Innerlijk verdeeld

Finn Anderson zingt het lied A Dancer Stole My Heart. ‘Een schrijver stal mijn woorden, een zanger stal mijn lippen. Een danser stal mijn hart.’

In alle dingen schuilt voor mij een bron van diepere liefde, van een voller leven. Maar mijn verlangens zijn vaak gericht op illusies, gevangen in droombeelden. Ik vraag dat ik in vrijheid kan toestaan dat God de verschillende klanken in mijn hart samenbrengt tot een harmonieus en stralend liefdeslied.

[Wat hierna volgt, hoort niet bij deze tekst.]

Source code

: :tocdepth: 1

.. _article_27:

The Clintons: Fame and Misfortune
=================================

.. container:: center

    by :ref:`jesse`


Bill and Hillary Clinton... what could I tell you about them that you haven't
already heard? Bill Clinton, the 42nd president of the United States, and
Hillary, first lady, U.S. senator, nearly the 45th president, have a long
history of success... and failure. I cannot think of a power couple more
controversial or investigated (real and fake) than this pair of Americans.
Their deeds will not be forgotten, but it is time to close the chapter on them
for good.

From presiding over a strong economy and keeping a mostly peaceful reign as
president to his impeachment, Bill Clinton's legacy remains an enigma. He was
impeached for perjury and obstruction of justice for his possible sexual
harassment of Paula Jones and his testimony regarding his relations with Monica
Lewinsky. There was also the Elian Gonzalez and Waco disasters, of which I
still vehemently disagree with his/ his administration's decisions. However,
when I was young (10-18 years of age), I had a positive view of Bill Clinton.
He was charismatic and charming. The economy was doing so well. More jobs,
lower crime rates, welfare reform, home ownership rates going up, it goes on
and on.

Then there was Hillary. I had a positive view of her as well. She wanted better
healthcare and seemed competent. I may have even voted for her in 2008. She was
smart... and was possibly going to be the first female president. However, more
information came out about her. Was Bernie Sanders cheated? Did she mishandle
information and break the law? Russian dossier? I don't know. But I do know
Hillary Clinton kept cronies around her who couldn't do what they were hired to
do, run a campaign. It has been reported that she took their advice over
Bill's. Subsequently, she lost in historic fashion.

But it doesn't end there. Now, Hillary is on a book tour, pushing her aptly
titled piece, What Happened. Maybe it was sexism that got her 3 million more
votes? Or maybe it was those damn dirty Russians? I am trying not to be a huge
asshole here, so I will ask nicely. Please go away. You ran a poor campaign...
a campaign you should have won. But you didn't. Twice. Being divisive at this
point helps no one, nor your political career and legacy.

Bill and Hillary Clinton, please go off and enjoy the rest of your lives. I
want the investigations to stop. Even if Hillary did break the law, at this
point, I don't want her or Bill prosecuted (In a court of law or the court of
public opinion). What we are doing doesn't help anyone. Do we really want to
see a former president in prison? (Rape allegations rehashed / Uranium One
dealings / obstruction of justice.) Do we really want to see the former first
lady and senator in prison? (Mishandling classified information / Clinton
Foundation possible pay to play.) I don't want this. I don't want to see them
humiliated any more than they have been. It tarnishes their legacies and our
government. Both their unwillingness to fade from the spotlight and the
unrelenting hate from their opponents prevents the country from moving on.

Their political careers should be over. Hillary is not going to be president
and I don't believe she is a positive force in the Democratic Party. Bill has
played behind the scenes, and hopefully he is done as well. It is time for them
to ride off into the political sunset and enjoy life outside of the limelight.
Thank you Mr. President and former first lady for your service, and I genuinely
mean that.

De lezing van vandaag is uit het Evangelie volgens Marcus, hoofdstuk 3, vanaf vers 22.
Het is misschien heel toepasselijk om, tegen het eind van de Gebedsweek voor de christelijke eenheid, de waarschuwing te horen over het gevaar van een koninkrijk dat innerlijk verdeeld is. Herinnert deze waarschuwing mij aan een verdeeldheid waarvan ik mij bewust ben in de wereld rondom mij en die onnodig of vernietigend of beschamend is?
Maar behalve een waarschuwing is hier ook een belofte te horen, dat een grotere macht onze wereld is binnengetreden, een macht die groter is dan de krachten van verdeeldheid en haat. Welke tekenen van die grotere macht kan ik in de wereld rondom mij en in mijn eigen leven waarnemen?
Als ik opnieuw luister naar deze passage uit het Evangelie volgens Marcus, kan ik dan Jezus’ belofte horen over iets radicaals wat te gebeuren staat en hoor ik dat als iets wat relevant is voor mijn eigen omstandigheden, voor mijn eigen leven?
Wat zou ik in de omstandigheden van mijn leven kunnen doen om verdeeldheid te overwinnen? Kan ik nu met God spreken over datgene waartoe ik wellicht geroepen ben om op te bouwen en te verbinden, om een instrument te zijn van genezing en verzoening?